Presse engagée

Liberté Hebdo, voix des sans voix

Par Philippe ALLIENNE, rédacteur en chef

par Philippe Allienne
Publié le 28 août 2020 à 12:57

Liberté,c’est un combat qui a commencé il y a 76 ans, lorsque le premier numéro du quotidien communiste sort de l’imprimerie de l’ex-Écho du Nord, le mardi 5 septembre 1944. 50 000 exemplaires pour ce premier numéro qui prend la succession de L’Enchaîné, l’organe du PCF, pour le Nord-Pas-de-Calais, interdit en septembre 1939, mais dont la parution a continué clandestinement pendant la guerre.Comme nous le racontons dans le numéro spécial, « Comme un air de Liberté » paru l’an dernier à l’occasion de nos 75 ans, le chef du Parti communiste clandestin a disposé de deux jours pour monter le journal avec des militants.Comme ils n’imaginaient pas la chose impossible, ils l’ont fait. Après la guerre, Liberté a très vite dû faire face à des milieux économiques inamicaux. Si Le Nord Libre (l’organe du Front national) a disparu au bout d’un an, Liberté, son équipe, ses diffuseurs ont résisté. Les luttes pour la décolonisation, la paix en Algérie, la guerre du Vietnam, 1968, tous les combats sociaux, les ouvriers dockers, ceux du textile, les mineurs, les réalités de la vie ouvrière de la région... Le journal n’a jamais failli. Même s’il a toujours eu à se battre pour sa survie.

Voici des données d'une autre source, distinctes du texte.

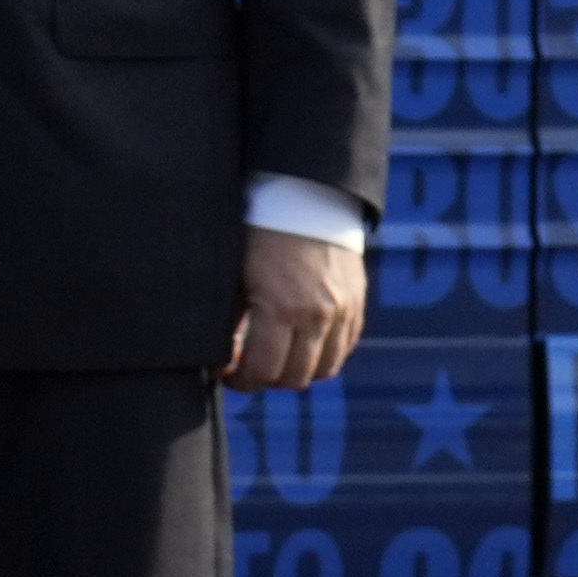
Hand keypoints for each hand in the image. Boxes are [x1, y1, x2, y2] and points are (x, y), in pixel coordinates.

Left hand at [227, 222, 367, 396]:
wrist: (306, 196)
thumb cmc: (261, 231)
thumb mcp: (236, 274)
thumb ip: (229, 319)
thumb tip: (221, 356)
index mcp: (281, 309)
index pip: (262, 371)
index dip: (241, 381)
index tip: (227, 374)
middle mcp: (317, 316)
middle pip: (293, 378)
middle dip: (266, 379)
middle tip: (248, 367)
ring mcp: (342, 311)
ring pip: (323, 370)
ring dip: (297, 372)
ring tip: (276, 358)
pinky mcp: (356, 304)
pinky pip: (343, 349)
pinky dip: (323, 356)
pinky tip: (302, 345)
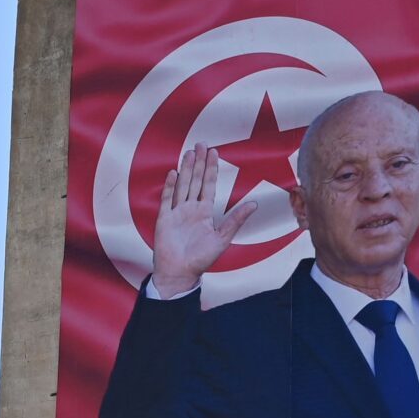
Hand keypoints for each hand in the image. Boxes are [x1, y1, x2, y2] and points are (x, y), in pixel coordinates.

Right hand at [149, 144, 258, 295]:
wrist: (180, 273)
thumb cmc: (201, 259)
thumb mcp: (223, 238)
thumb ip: (236, 220)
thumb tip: (254, 204)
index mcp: (204, 212)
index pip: (209, 185)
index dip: (212, 169)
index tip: (214, 152)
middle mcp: (190, 209)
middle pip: (195, 181)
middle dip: (198, 163)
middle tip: (201, 144)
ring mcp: (176, 213)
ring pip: (182, 186)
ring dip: (186, 170)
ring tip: (188, 153)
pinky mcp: (164, 219)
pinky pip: (167, 199)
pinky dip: (170, 186)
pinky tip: (174, 173)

Quand la belle aventure s’arrête le 7 juillet 1992, il titre, comme un défi à la décision du tribunal de commerce de Lille : « Ce n’est qu’un au revoir. » Le 6 novembre, quatre mois plus tard, sortait le numéro zéro de Liberté Hebdo. La Fédération du Nord du PCF, comme celle du Pas-de-Calais, avait refusé la fatalité. Pour elles, pour les militants, une presse communiste est nécessaire. Les difficultés ne se sont pas éteintes pour autant et la vie du journal connaît bien les crises. Il en souffre dans sa chair. Mais il continue de tenir bon. Au plus profond des difficultés, en 2014, le tribunal de commerce de Lille Métropole estime qu’il est « porteur d’une utilité sociale ».

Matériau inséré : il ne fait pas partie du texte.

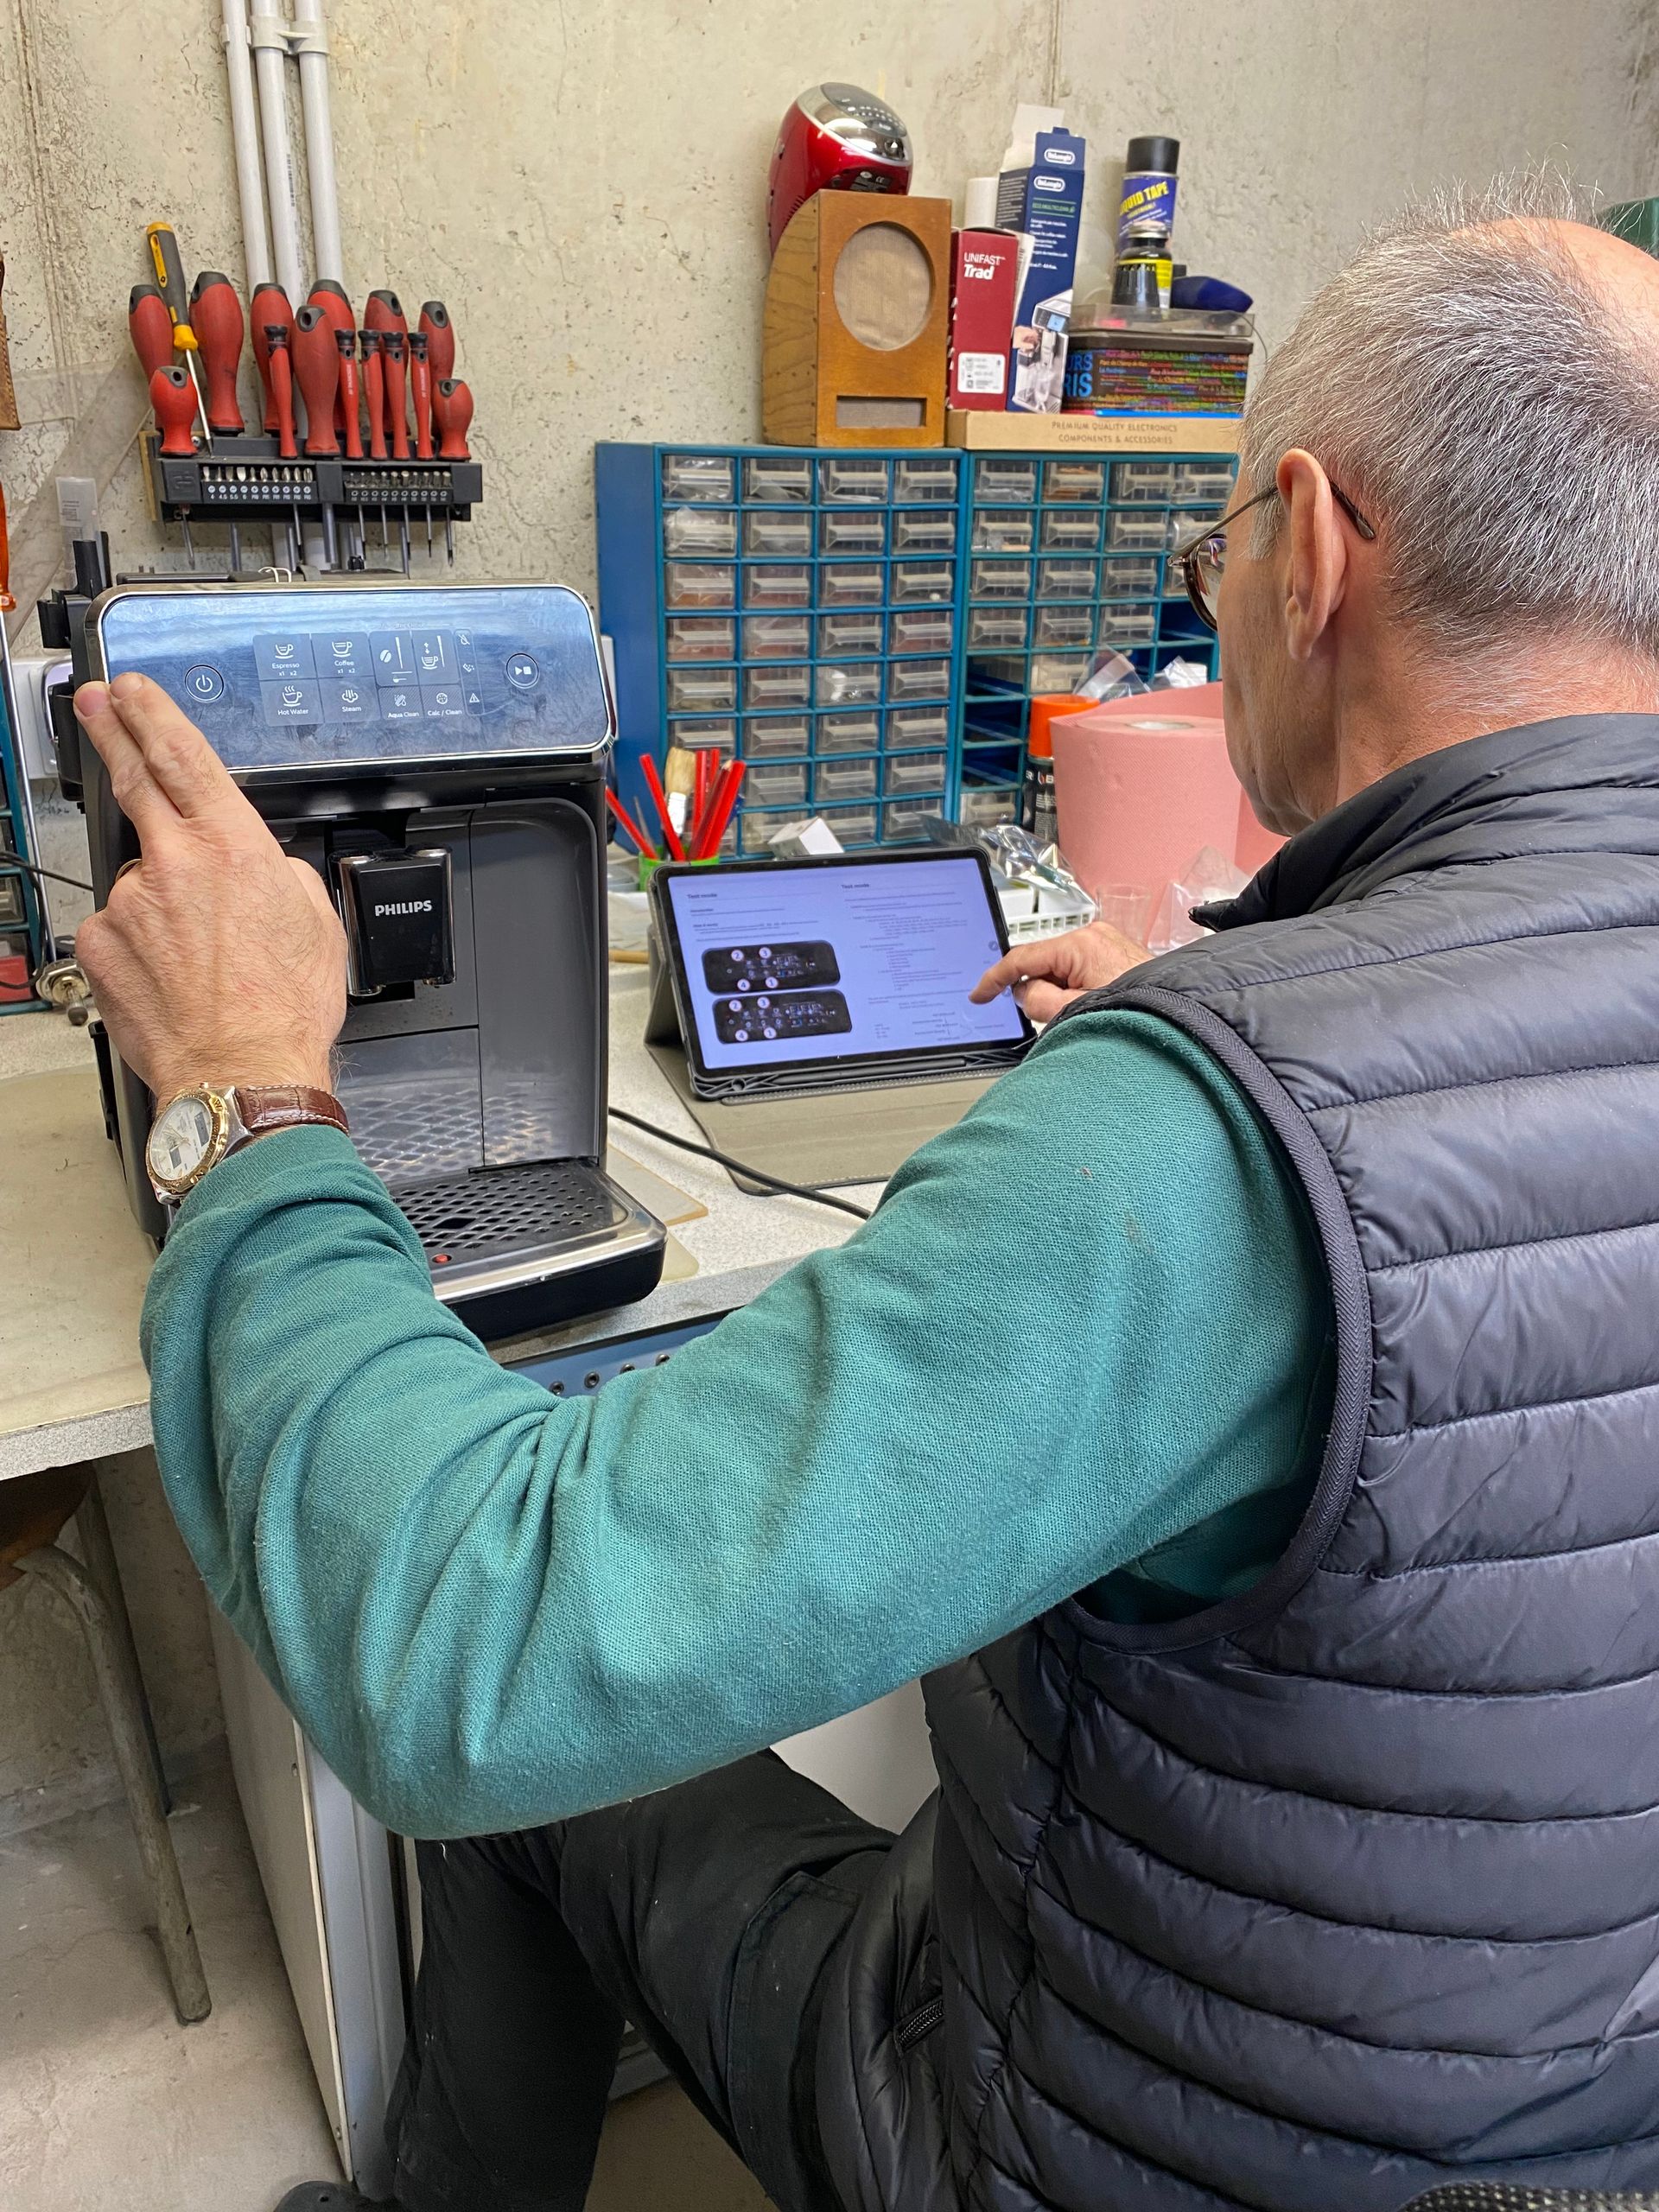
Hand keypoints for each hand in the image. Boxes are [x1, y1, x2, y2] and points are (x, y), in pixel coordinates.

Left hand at [73, 673, 347, 1102]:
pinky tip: (171, 977)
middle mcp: (174, 865)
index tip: (130, 691)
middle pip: (134, 780)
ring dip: (161, 904)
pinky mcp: (102, 945)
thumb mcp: (317, 922)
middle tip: (94, 705)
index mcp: (233, 848)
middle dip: (112, 734)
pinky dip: (140, 946)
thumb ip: (282, 875)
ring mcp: (131, 904)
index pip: (184, 758)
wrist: (242, 1072)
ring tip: (198, 959)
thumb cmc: (284, 1009)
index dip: (153, 715)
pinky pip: (119, 930)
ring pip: (140, 882)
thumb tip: (261, 868)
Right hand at [970, 916, 1147, 1023]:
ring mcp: (1105, 942)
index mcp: (1080, 944)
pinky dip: (1074, 989)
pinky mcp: (1114, 953)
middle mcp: (1093, 935)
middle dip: (1038, 989)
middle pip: (1042, 963)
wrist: (1177, 1014)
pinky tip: (1091, 1005)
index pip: (1022, 958)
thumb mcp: (1073, 1011)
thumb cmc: (1138, 1011)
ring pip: (1060, 969)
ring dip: (1059, 992)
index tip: (979, 995)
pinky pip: (1078, 971)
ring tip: (1084, 1011)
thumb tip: (1023, 991)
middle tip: (1052, 1015)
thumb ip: (1037, 999)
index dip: (994, 978)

Pour tous, responsables éditoriaux comme responsables politiques ou syndicalistes, le constat demeure le même qu’en 1992 : quel média, dans la région, est à même de relayer les grandes luttes sociales, comme les conflits plus modestes ou, simplement, la condition ouvrière et les réalités des plus défavorisés ? Jusqu’en 1992, il relate les dernières grèves des ouvriers dockers de Dunkerque avant de mourir, étrangement, presque en en même temps que leur statut. Les autres journaux se réjouissaient plutôt de la casse d’un statut datant de 1947 (celui des ouvriers du port) qui empêchait d’associer le régime de l’intermittence à la précarité.

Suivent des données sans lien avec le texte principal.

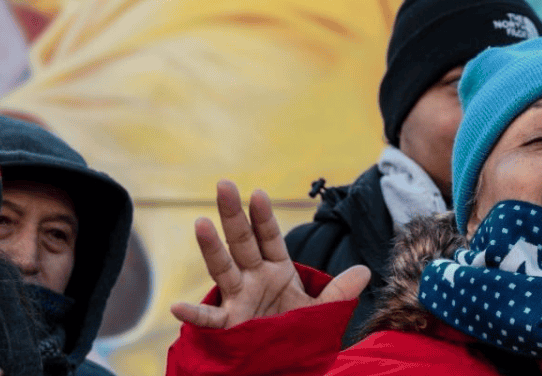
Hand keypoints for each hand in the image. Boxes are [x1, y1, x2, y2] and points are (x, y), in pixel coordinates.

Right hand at [169, 180, 370, 328]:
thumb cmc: (296, 331)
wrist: (282, 362)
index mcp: (275, 270)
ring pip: (223, 269)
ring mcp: (238, 299)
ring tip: (200, 223)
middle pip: (242, 242)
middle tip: (224, 184)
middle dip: (233, 214)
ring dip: (211, 247)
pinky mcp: (229, 325)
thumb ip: (339, 292)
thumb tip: (364, 271)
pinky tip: (177, 307)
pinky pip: (210, 319)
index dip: (264, 217)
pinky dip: (194, 315)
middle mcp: (253, 279)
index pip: (269, 238)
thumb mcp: (321, 312)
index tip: (259, 193)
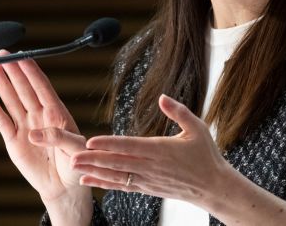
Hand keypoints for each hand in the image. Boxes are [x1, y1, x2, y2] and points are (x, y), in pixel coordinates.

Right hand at [0, 51, 90, 218]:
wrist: (64, 187)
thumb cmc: (76, 165)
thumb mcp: (75, 150)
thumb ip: (58, 138)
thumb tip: (33, 133)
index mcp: (57, 113)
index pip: (42, 86)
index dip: (31, 70)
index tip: (22, 55)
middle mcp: (40, 115)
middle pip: (24, 88)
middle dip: (14, 70)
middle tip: (2, 54)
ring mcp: (26, 126)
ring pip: (12, 100)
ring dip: (2, 83)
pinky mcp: (14, 141)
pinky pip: (2, 121)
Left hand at [71, 94, 228, 207]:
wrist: (213, 187)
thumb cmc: (206, 155)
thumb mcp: (197, 128)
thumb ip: (179, 112)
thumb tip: (162, 97)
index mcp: (161, 150)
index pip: (130, 146)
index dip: (109, 144)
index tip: (91, 141)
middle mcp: (151, 167)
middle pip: (117, 162)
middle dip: (93, 159)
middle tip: (72, 155)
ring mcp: (148, 180)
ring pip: (116, 175)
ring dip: (94, 171)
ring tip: (74, 167)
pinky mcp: (147, 188)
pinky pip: (121, 186)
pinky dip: (103, 183)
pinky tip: (88, 179)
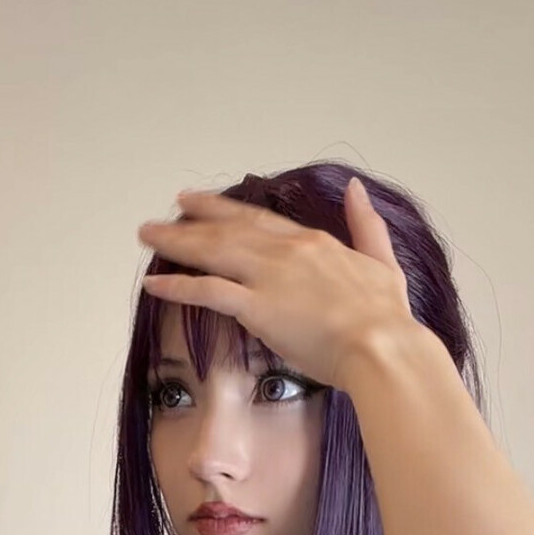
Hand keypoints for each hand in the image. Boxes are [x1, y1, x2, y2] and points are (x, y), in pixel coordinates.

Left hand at [136, 178, 413, 393]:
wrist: (382, 346)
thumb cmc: (386, 317)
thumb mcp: (381, 260)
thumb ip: (366, 224)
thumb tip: (355, 189)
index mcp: (312, 242)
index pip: (259, 219)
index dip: (225, 210)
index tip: (200, 204)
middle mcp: (286, 251)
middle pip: (228, 229)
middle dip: (191, 220)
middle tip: (162, 216)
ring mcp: (269, 277)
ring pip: (213, 252)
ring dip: (176, 243)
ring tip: (147, 238)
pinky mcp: (257, 307)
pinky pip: (208, 291)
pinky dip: (179, 285)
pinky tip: (154, 283)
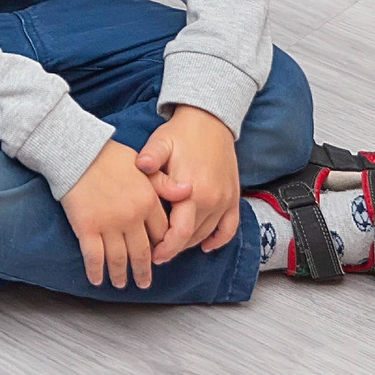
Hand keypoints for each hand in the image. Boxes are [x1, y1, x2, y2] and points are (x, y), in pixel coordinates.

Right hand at [59, 140, 170, 289]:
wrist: (79, 152)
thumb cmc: (110, 156)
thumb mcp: (144, 165)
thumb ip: (165, 183)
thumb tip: (189, 190)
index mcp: (148, 200)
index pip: (161, 233)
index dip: (160, 248)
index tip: (157, 257)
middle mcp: (132, 217)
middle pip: (142, 252)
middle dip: (143, 271)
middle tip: (144, 283)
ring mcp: (109, 224)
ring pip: (118, 258)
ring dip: (120, 275)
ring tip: (121, 284)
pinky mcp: (87, 228)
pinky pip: (94, 257)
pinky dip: (96, 271)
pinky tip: (97, 279)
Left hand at [137, 105, 242, 263]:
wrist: (211, 120)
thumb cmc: (182, 133)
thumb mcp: (161, 141)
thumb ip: (151, 157)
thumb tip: (141, 166)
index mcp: (192, 190)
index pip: (179, 233)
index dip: (166, 249)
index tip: (153, 255)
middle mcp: (211, 199)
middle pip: (191, 238)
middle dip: (174, 248)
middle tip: (158, 252)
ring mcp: (225, 200)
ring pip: (207, 234)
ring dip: (190, 243)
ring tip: (173, 245)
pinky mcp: (233, 197)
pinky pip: (229, 228)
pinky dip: (219, 240)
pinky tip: (206, 245)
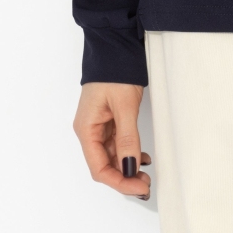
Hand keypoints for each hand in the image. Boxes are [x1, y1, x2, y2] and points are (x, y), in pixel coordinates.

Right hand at [74, 82, 152, 198]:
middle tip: (146, 185)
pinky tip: (142, 157)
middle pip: (104, 164)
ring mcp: (98, 125)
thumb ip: (127, 137)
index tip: (139, 188)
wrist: (115, 45)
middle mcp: (89, 130)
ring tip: (147, 174)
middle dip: (124, 177)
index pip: (99, 167)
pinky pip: (116, 143)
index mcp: (86, 129)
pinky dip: (129, 152)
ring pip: (111, 155)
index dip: (118, 181)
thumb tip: (129, 167)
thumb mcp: (124, 105)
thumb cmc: (116, 71)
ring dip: (127, 166)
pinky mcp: (108, 118)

28 ans après, Liberté Hebdo demeure la voix des sans voix, celle des sans-emploi, des sans-abri, des sans- papiers, des précaires, des retraités, des travailleurs déplacés, des jeunes, des exilés, des victimes du racisme et des discriminations, des laissés pour compte du libéralisme.Comme l’Humanité, comme La Marseillaise et tous ses confrères progressistes, Liberté Hebdo œuvre aussi au maintien du débat d’idées que les médias dominants réservent aux défenseurs de la pensée libérale et capitaliste. Parce qu’il croit à la réalité de la lutte des classes.